29 Gennaio 2018, di Alessandra Caparello

ROMA (WSI) – Su Tempa Rossa e, più in generale, per autorizzare la ricerca, l’estrazione, il trasporto e lo stoccaggio di idrocarburi, lo Stato avrà sostanzialmente mano libera senza nessun assenso da parte delle regioni.

Questa la denuncia del Coordinamento No Triv in merito all’escamotage dell’ex governo Renzi scoperto dal costituzionalista Enzo Di Salvatore, padre dei quesiti referendari sulle trivelle del 2016 che ha riesaminato il fascicolo sulla raffineria di Taranto, dove confluirà il petrolio del mega giacimento Tempa Rossa. 

Come scrive Il Fatto Quotidiano per evitare il referendum il governo guidato allora da Matteo Renzi aveva ceduto alla pressione di dieci Regioni accettando con un maxi emendamento alla Legge di Stabilità 2016, di concordare con esse i progetti. Ma solo dopo sei mesi si scopre che Renzi ha cambiato le carte in tavola e questo grazie ad una semplice modifica di una norma del 1990.

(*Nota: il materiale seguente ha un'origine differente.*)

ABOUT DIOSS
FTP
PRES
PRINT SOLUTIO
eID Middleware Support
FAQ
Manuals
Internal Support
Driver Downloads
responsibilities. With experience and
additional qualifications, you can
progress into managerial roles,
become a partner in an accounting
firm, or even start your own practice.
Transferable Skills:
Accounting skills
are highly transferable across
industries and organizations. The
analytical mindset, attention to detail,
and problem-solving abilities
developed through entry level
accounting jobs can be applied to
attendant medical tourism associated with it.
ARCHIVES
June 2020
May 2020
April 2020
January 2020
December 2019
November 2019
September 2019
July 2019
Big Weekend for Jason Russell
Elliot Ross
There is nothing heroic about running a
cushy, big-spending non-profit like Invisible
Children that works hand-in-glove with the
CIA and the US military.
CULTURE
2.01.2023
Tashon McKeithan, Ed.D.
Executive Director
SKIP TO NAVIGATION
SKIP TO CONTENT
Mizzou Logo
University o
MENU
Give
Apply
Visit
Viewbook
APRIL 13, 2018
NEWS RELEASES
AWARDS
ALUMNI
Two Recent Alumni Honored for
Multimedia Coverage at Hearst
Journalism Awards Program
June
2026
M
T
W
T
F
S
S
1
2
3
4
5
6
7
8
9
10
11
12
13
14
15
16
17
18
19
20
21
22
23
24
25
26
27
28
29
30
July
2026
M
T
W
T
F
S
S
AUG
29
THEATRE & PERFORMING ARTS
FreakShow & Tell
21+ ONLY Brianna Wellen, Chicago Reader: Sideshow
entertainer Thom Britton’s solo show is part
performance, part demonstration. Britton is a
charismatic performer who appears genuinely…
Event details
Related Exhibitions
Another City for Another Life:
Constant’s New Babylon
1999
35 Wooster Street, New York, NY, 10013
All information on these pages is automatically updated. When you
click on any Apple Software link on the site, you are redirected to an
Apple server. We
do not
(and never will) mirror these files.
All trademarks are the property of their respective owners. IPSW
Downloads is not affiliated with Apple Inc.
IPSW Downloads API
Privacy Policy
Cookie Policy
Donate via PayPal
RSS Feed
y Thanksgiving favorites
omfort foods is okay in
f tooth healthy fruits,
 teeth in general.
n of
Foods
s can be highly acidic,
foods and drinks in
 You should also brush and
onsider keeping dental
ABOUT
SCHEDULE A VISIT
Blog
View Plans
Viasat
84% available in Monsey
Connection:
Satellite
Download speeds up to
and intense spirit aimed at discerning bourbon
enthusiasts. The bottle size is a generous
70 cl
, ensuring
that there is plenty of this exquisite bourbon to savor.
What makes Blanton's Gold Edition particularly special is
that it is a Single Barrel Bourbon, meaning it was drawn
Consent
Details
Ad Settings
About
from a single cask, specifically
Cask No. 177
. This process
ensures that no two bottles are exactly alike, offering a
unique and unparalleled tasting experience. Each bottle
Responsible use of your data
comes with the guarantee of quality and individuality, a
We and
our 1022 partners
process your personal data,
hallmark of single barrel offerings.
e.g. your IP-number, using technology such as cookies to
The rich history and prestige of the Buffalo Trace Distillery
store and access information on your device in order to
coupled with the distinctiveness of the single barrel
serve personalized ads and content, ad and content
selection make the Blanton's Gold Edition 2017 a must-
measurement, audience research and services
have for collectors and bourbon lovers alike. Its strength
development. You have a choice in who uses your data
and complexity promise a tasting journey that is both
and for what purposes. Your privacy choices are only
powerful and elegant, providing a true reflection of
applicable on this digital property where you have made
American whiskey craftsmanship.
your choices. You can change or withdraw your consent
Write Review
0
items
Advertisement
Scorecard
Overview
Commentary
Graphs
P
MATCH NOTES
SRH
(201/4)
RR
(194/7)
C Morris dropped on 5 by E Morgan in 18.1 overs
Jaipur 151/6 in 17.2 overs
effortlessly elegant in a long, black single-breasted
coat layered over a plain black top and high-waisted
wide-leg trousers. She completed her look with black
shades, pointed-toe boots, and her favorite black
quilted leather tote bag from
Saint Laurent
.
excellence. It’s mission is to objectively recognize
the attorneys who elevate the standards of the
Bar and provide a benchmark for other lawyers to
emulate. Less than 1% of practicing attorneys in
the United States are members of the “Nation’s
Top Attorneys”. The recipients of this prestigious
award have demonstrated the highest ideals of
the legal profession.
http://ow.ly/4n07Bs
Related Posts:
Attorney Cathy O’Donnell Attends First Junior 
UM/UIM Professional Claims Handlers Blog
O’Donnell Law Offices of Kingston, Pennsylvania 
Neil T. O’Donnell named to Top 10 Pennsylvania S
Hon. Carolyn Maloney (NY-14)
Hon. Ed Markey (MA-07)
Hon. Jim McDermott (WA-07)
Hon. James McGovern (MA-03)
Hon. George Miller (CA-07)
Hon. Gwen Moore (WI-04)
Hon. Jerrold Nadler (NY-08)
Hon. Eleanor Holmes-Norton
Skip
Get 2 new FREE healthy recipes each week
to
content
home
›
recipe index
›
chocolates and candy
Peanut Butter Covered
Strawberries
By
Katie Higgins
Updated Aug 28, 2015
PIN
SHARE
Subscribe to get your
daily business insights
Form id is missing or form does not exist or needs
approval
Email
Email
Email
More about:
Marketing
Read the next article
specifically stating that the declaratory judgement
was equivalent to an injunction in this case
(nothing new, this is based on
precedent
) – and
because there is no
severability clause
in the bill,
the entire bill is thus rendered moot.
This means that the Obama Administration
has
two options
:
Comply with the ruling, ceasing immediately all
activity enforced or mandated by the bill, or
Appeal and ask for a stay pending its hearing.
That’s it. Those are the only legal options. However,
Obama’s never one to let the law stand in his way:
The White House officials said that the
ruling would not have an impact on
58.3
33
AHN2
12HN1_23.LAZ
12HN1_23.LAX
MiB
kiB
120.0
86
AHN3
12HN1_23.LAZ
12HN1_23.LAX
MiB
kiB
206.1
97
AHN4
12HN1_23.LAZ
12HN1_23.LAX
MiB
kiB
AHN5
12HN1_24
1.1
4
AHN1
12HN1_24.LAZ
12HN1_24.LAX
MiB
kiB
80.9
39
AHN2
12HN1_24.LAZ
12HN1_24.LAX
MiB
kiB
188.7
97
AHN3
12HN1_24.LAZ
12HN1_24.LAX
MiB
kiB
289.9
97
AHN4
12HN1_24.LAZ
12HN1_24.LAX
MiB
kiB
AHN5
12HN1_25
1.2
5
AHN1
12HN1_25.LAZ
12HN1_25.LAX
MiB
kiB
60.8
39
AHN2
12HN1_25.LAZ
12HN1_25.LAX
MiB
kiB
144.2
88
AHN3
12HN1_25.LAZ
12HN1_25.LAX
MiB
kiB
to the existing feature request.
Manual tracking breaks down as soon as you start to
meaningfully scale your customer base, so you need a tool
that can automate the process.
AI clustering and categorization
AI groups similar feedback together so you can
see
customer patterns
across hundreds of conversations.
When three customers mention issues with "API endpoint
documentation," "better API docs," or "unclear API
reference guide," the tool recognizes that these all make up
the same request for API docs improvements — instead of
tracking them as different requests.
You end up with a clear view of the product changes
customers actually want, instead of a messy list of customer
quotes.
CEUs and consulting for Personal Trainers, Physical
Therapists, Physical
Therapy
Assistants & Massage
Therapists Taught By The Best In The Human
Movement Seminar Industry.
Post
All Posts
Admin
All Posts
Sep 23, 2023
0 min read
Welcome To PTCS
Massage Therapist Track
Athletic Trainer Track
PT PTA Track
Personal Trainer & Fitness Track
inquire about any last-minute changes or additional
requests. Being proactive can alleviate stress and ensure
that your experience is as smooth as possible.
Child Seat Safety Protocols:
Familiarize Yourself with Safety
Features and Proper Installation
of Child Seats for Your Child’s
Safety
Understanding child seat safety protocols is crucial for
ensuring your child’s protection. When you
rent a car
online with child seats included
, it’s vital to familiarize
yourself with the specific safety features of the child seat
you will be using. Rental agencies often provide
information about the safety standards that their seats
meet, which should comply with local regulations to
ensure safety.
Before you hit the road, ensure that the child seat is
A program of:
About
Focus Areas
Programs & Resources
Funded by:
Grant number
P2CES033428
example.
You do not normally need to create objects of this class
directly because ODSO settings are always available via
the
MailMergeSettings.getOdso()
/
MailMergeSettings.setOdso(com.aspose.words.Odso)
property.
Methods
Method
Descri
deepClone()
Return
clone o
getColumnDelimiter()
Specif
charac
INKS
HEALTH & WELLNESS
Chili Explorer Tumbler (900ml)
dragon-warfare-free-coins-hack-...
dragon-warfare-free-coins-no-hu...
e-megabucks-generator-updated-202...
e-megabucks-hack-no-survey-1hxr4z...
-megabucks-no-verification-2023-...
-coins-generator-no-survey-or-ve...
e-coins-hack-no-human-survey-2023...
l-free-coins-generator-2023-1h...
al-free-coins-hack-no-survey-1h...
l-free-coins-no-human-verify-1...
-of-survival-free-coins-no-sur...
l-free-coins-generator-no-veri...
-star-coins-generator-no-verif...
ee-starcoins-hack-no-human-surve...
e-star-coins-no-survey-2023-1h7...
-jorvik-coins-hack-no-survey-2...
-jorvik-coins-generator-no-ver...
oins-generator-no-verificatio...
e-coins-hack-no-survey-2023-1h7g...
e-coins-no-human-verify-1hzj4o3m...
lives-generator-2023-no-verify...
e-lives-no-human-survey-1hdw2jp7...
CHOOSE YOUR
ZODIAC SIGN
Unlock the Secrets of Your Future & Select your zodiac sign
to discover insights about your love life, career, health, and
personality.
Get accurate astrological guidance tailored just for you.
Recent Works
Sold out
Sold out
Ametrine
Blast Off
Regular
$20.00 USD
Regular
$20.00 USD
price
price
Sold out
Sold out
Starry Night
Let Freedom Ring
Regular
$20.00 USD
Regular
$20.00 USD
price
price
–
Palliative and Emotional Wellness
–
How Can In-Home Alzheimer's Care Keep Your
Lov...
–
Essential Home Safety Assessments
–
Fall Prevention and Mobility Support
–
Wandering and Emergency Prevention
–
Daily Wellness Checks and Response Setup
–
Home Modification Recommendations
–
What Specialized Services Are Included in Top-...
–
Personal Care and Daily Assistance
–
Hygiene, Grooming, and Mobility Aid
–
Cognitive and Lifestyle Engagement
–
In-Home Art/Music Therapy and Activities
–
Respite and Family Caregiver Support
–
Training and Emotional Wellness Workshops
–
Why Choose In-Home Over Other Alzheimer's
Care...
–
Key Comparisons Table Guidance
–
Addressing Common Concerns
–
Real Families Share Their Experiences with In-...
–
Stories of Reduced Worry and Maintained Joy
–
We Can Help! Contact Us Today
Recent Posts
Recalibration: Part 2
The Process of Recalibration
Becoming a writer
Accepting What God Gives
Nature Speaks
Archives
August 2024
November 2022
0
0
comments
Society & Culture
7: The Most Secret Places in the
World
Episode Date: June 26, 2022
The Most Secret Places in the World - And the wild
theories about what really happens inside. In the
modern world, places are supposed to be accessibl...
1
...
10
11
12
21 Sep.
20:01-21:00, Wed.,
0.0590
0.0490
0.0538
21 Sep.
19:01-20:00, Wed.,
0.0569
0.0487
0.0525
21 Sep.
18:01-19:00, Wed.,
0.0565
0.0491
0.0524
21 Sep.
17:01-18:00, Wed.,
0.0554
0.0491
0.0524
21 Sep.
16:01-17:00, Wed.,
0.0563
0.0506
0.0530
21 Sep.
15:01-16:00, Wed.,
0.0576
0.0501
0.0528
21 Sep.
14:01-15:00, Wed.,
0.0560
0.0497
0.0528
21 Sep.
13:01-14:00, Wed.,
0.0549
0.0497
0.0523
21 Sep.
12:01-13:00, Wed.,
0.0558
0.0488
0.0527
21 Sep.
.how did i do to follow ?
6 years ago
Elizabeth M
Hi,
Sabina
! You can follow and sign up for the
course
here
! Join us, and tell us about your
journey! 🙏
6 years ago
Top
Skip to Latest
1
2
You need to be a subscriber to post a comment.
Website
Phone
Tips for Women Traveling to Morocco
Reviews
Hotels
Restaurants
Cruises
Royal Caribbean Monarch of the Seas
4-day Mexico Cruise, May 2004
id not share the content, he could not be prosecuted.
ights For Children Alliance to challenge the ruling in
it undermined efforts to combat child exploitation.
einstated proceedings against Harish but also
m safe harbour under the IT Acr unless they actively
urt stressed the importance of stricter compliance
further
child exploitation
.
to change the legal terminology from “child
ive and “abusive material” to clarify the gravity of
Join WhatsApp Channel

“Tra quelli usciti dal referendum perché coperti da maxi emendamento alla legge di Stabilità – ricorda a ilfattoquotidiano.it Enrico Gagliano, cofondatore del Coordinamento Nazionale No Triv – c’era quello che garantiva alle dieci Regioni interessate che ogni volta che si fosse trattato di realizzare un progetto di tipo energetico il Governo avrebbe dovuto trattare con loro e conseguire un’intesa in senso ‘forte’, così come più volte ha richiesto la Corte costituzionale con la sua giurisprudenza”.

Una modifica poi approvata dal successivo esecutivo guidato da Paolo Gentiloni il 22 dicembre scorso ha dato l’ok ad una delibera che consente la prosecuzione dell’iter dell’istanza di autorizzazione per adeguare le strutture logistiche alla raffineria Eni a Taranto nonostante l’opposizione della Regione Puglia.

“La norma in questione, varata dal Governo Renzi tradisce milioni di italiani e cancella una delle principali conquiste delle Regioni ottenute con la previsione, in Legge di stabilità 2016, dell’obbligo del raggiungimento di un’intesa in senso forte tra Stato e Regioni ai fini dell’approvazione di progetti petroliferi”.

Secondo il coordinamento ciò comporta che” da un anno e mezzo a questa parte tutti i progetti che riguardano gas e petrolio possono essere approvati e resi cantierabili in tempi rapidi, così come richiesto dalle società del settore Oil&Gas”.

“Con una semplice modifica normativa il Governo Renzi ha fatto sì che lo Stato potesse superare facilmente l’opposizione delle Regioni convertendo l’intesa in senso forte in una intesa in senso debole. (…) Questa norma è palesemente incostituzionale, anche alla luce dell’esito del referendum che ha ribadito che lo Stato non può in alcun modo prevaricare le Regioni nelle scelte che concernono l’energia ed il governo del territorio”.